Problem: Z is normally distributed with mean $0$ standard deviation 1. Goal: obtain the moment generating function of Z.
So I started with $E[e^{tz}] = M_z(t)= \int_{-\infty}^{\infty}e^{tz}(\frac{1}{\sqrt{2\pi}}e^{\frac{-z^2}{2}})dz$
$\int_{-\infty}^{\infty}\frac{1}{\sqrt{2\pi}}e^{-(\frac{z^2}{2}-tz)} dz = \int_{-\infty}^{\infty}\frac{1}{\sqrt{2\pi}}e^{-(\frac{z^2-2tz}{2})} dz$ completing the squares in the exponent we get
$\int_{-\infty}^{\infty}\frac{1}{\sqrt{2\pi}}e^{-(\frac{z^2-2tz+t^2}{2})}*e^{\frac{t^2}{2}} dz = \int_{-\infty}^{\infty}\frac{1}{\sqrt{2\pi}}e^{(\frac{-(z-t)^2}{2})}*e^{\frac{t^2}{2}} dz$
then my notes says $e^{\frac{t^2}{2}} \int_{-\infty}^{\infty}\frac{1}{\sqrt{2\pi}}e^{(\frac{-(z-t)^2}{2})} dz $ where $\int_{-\infty}^{\infty}\frac{1}{\sqrt{2\pi}}e^{(\frac{-(z-t)^2}{2})} =1$ so the mgf is $e^{\frac{t^2}{2}}$.
Why is $\int_{-\infty}^{\infty}\frac{1}{\sqrt{2\pi}}e^{(\frac{-(z-t)^2}{2})} =1$?

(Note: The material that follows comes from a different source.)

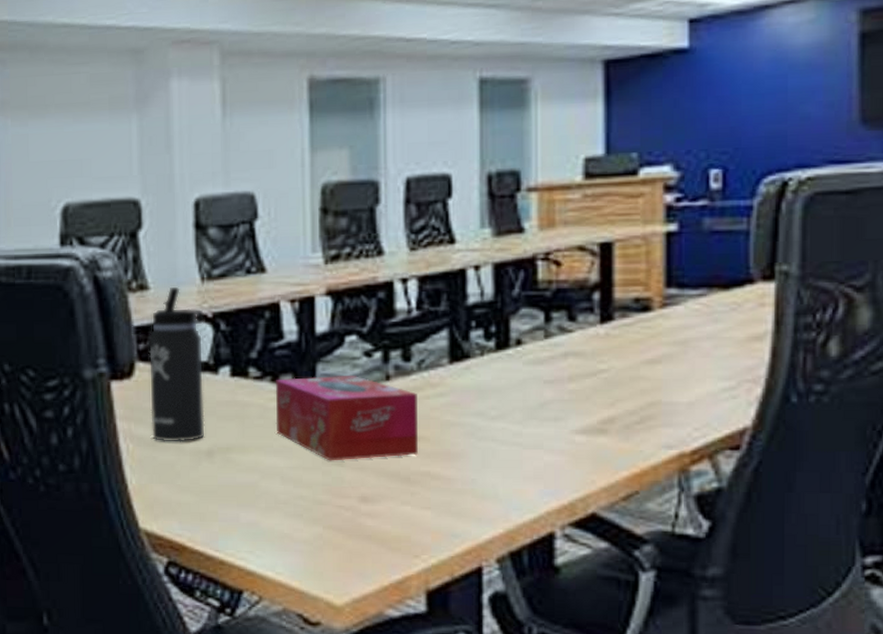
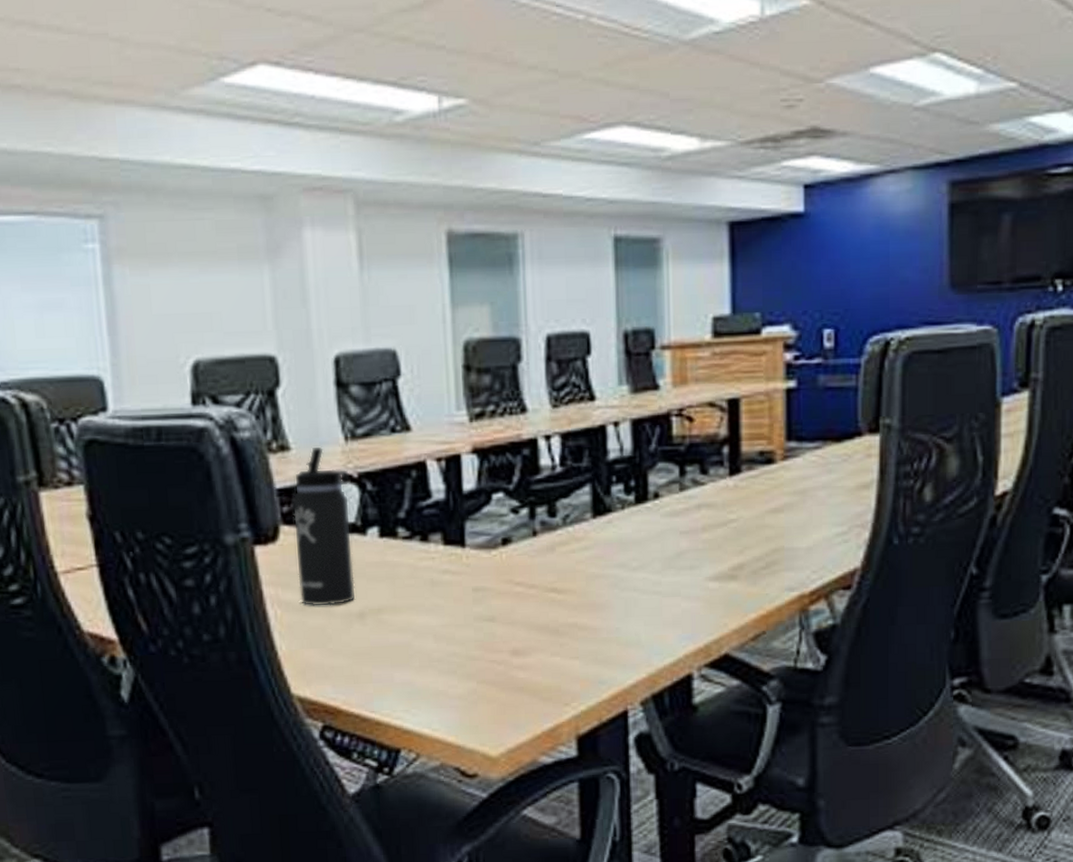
tissue box: present [275,375,418,461] -> none [425,531,565,617]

I know that $\int_{-\infty}^{\infty}(\frac{1}{\sqrt{2\pi}}e^{\frac{-(x-\mu)^2}{2\sigma^2}})dx = 1$(prob. density function of a normal distribution) but no where in the problem did it mention $\mu = t$ in fact, $\mu=0$ how could $\int_{-\infty}^{\infty}\frac{1}{\sqrt{2\pi}}e^{(\frac{-(z-t)^2}{2})} =1$??